I am trying to prove a structural property of a Markov Decision Process (MDP), but I have not been able to do so. I am wondering if someone can give me some insight in how to prove it or give me some insight in why it is not possible.
The problem description
There is a production machine that puts stickers on a toy. Placing a sticker on a toy takes exactly one time unit. This machine takes a sticker from a roll that is empty after 100 stickers, which means the roll should be replaced which takes on average T_replace. During replacement the machine is down which costs C_downtime per time unit. During placing a sticker on a toy, the machine can have a problem with probability P_problem. If a problem occurs, the current sticker in process is useless and is thrown away. The recovering of the machine takes on average T_recover and during this time the machine is down. Now when the machine faces a problem, one can choose to preventively replace the sticker roll, which costs C_sticker per sticker that is still on the roll (that one has to be thrown away) and the replacement of the roll during the problem takes the maximum of the two time variables T_replace and T_recover as duration.
The model
I modeled the process using a Markov Decision Process in which each sticker quantity >1 during production is a decision epoch at which you have to choose what to do when you face an problem during production of the next sticker:
a_1: throw away the roll;
a_2: you wait until the machine solves the problem and continue production with the remaining amount of stickers on the sticker roll.

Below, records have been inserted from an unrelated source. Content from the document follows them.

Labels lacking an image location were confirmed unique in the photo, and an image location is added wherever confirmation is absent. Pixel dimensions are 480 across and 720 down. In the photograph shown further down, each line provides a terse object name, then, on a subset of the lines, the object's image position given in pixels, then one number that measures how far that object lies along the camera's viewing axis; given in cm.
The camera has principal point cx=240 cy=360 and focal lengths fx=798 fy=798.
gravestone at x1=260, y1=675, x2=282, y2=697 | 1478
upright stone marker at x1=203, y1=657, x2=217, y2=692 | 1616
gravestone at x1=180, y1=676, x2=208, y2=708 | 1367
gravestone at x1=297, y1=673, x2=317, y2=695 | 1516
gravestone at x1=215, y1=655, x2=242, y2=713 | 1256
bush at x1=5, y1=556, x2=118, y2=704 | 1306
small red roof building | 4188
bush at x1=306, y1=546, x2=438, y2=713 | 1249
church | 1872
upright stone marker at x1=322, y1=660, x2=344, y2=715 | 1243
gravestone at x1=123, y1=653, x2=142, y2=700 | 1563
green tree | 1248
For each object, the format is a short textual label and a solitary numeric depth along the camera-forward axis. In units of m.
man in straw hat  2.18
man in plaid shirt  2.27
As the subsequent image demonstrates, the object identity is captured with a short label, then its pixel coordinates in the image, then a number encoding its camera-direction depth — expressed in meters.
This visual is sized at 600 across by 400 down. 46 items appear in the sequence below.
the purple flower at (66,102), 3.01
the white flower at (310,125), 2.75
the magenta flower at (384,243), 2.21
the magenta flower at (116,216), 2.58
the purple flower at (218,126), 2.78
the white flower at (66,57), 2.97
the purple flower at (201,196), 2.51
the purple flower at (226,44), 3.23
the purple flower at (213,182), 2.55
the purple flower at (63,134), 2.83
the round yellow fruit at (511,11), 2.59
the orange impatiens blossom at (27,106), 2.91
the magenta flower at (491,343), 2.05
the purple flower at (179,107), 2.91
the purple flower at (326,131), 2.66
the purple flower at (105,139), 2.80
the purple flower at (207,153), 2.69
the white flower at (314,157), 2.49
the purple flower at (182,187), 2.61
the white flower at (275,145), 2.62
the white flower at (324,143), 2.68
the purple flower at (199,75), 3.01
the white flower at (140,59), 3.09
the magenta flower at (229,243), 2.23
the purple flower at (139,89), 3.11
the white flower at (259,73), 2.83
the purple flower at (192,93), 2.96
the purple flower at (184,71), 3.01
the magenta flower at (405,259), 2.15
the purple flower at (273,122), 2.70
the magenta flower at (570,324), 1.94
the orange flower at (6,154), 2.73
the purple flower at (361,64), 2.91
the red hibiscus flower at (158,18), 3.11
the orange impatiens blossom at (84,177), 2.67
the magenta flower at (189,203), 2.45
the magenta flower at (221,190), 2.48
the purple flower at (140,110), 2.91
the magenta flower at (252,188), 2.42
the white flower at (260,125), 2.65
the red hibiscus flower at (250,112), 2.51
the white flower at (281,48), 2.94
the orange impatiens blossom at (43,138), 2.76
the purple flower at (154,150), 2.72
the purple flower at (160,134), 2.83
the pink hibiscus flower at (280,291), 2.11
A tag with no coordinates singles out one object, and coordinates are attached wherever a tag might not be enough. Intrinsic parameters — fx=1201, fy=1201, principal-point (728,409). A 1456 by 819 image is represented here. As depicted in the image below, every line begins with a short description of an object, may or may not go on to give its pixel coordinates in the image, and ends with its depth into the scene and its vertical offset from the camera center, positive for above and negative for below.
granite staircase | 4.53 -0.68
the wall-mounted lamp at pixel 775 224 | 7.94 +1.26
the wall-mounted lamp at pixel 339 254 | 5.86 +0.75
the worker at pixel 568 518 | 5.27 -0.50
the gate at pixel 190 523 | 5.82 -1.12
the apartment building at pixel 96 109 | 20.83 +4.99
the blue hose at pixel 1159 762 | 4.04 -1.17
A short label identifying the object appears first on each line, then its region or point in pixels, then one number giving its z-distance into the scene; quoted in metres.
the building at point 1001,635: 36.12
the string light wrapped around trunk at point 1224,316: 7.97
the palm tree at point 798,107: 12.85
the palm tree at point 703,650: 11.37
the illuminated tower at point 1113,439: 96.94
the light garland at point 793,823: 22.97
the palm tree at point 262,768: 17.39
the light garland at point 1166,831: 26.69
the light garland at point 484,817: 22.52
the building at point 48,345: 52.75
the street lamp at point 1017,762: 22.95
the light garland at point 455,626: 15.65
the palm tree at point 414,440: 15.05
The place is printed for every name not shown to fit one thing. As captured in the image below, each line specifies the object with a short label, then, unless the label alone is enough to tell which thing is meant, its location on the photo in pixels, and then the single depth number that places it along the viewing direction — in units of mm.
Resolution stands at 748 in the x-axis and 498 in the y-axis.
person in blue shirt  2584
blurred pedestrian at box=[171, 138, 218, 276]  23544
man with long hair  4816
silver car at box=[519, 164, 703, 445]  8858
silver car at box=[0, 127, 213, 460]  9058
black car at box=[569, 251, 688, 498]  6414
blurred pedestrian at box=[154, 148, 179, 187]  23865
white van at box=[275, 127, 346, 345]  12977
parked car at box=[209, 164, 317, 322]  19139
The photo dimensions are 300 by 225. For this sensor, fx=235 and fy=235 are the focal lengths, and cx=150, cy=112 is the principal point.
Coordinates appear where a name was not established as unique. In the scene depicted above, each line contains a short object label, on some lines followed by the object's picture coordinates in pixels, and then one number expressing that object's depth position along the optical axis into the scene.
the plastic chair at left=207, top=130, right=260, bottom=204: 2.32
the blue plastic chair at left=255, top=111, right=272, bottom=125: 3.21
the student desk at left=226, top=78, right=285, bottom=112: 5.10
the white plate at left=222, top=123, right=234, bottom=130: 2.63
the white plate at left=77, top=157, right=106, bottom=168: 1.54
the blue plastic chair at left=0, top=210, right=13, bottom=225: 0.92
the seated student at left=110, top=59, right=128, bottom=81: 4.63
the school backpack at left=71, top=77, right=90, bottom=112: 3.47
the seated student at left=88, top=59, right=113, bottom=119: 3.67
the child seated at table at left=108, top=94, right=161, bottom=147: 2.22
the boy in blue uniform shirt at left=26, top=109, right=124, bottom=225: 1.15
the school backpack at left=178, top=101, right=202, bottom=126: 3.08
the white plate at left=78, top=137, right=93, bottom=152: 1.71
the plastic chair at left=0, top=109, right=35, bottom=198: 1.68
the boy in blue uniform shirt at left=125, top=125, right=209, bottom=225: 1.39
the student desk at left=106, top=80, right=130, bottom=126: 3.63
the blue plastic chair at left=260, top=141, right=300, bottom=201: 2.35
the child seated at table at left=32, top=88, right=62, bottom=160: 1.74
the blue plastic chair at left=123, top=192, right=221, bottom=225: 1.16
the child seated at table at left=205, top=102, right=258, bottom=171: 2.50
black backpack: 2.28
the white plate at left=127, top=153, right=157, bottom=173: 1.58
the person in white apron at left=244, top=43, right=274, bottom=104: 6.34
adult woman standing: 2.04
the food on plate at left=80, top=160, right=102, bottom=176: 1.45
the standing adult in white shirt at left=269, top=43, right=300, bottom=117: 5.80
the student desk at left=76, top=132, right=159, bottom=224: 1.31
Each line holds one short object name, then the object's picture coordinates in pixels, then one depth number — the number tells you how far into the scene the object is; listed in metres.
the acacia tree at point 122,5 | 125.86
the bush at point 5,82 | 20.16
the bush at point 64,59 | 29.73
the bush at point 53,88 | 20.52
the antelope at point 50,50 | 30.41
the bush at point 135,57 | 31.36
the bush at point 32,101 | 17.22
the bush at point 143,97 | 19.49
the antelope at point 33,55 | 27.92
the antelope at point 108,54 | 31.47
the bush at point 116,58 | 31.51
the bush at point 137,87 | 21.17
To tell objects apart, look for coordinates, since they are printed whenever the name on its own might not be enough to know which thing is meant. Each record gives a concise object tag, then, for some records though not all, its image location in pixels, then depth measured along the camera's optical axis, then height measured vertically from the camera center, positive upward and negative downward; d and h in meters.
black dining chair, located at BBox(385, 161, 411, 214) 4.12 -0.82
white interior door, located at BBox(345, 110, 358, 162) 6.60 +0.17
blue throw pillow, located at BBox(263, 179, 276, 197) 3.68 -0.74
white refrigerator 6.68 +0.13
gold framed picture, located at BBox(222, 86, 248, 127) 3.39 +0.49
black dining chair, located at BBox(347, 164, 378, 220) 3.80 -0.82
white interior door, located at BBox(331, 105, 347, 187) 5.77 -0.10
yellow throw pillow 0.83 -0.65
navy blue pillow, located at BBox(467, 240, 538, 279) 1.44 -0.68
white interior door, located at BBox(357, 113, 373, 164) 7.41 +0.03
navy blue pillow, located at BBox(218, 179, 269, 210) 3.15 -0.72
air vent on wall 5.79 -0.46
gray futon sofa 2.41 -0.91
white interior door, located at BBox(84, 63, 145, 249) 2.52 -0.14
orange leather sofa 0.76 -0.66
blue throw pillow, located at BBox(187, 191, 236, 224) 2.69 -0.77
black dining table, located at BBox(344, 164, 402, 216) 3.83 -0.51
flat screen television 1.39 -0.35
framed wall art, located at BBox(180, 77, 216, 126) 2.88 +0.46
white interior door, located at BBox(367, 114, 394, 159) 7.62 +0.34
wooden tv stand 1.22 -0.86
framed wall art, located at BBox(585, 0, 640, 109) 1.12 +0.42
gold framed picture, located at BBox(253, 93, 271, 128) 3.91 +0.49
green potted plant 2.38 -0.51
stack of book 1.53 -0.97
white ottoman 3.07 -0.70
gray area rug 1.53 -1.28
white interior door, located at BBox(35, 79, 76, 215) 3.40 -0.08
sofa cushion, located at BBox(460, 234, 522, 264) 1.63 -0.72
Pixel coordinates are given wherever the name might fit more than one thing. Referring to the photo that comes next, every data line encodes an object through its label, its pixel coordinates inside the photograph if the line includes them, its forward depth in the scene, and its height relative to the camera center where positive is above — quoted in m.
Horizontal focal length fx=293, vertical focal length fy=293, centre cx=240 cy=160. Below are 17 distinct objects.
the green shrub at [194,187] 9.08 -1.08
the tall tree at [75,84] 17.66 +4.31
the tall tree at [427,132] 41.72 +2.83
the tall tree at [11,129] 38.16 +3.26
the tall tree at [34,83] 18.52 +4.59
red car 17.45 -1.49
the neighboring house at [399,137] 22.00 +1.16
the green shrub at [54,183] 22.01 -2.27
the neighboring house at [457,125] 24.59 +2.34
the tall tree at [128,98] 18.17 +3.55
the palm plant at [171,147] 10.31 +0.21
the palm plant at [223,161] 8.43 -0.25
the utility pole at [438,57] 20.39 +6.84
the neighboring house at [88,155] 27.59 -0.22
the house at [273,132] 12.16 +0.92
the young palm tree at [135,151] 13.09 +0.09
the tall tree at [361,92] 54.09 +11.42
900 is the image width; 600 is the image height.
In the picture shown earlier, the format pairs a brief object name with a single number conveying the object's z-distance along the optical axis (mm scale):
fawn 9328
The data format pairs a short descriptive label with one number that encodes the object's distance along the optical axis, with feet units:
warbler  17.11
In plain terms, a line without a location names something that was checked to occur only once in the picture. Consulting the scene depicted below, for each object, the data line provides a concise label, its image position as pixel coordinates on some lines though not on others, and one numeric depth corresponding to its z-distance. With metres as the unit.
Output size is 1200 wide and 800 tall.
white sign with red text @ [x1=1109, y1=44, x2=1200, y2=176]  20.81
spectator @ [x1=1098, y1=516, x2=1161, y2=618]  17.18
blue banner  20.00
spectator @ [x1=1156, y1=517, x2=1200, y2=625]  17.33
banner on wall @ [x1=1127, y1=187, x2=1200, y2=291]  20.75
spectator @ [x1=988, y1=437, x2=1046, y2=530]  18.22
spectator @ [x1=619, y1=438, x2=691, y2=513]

Then the states are given by a variable for the machine status, M, and a variable for the amount of bags on the roll, B.
M can be: In production, Undergoing roll replacement, Facing a problem, Facing a problem while undergoing roll replacement
B can be: 1,…,50
P_recover is the probability of recovering from a problem in one time unit
P_replace is the probability of replacing the roll in one time unit
P_both is the probability of performing the replacement and recovering from a problem in one time unit
C_downtime>C_sticker
Note that you already know that it is optimal to perform a_1 when the machine faces a problem while placing the last sticker since there are no stickers left on the roll and it is always optimal to replace the roll. Furthermore, lets choose the parameters such that at some point with B>1 it is optimal to throw away the remaining amount of stickers on the roll.
Question
My question is whether it is possible to prove that the long term expected costs are lower in a state with more stickers than in a state with less stickers. Intuitively this seems correct since having less stickers on the roll means you will have to replace sooner. However, I have not been able to find a formal proof or a counter example. I drew a smaller version of the model with B = {1,..,4} Model with 4 stickers. If I described somthing unclearly, please let me know. I will update the description. Thanks to everyone who gave it a shot!